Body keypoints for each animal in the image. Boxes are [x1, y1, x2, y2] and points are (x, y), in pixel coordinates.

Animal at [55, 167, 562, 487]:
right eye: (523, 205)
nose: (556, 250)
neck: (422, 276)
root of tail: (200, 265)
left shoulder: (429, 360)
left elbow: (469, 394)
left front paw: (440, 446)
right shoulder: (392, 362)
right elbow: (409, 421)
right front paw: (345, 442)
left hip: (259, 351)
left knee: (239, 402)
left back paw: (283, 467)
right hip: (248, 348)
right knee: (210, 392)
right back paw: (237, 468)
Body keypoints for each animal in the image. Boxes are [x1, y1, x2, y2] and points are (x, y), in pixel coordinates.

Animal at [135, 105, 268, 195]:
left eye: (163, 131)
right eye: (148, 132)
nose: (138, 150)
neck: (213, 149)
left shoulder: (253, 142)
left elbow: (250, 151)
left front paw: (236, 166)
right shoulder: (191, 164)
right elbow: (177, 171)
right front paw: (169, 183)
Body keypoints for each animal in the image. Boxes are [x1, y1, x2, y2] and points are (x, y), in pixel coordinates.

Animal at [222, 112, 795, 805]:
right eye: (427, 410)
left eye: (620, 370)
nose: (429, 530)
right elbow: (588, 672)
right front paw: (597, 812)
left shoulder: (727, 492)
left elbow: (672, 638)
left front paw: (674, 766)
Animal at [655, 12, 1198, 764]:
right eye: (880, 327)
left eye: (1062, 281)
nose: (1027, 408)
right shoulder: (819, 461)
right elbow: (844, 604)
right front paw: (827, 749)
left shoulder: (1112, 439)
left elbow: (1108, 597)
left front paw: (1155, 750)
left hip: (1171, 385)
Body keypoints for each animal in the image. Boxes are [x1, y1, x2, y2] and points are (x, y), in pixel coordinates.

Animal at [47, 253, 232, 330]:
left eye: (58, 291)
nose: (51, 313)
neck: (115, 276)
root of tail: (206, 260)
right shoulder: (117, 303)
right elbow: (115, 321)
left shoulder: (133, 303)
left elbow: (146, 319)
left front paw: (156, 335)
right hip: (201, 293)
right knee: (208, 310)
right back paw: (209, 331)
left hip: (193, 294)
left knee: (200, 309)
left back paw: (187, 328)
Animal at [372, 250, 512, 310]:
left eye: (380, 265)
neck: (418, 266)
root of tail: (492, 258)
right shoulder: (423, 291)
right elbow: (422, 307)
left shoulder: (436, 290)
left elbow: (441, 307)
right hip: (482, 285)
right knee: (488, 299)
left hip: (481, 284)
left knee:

Activity
Your answer is the line containing "left hip: (193, 294)" plus every line after it through the end of the entries, given again exactly and alone.

Output for this task
left hip: (193, 294)
left knee: (200, 309)
left back paw: (187, 328)
Animal at [372, 250, 512, 310]:
left eye: (380, 265)
neck: (418, 266)
root of tail: (492, 258)
right shoulder: (423, 291)
right elbow: (422, 307)
left shoulder: (436, 290)
left elbow: (441, 307)
right hip: (482, 285)
right knee: (488, 299)
left hip: (481, 284)
left knee:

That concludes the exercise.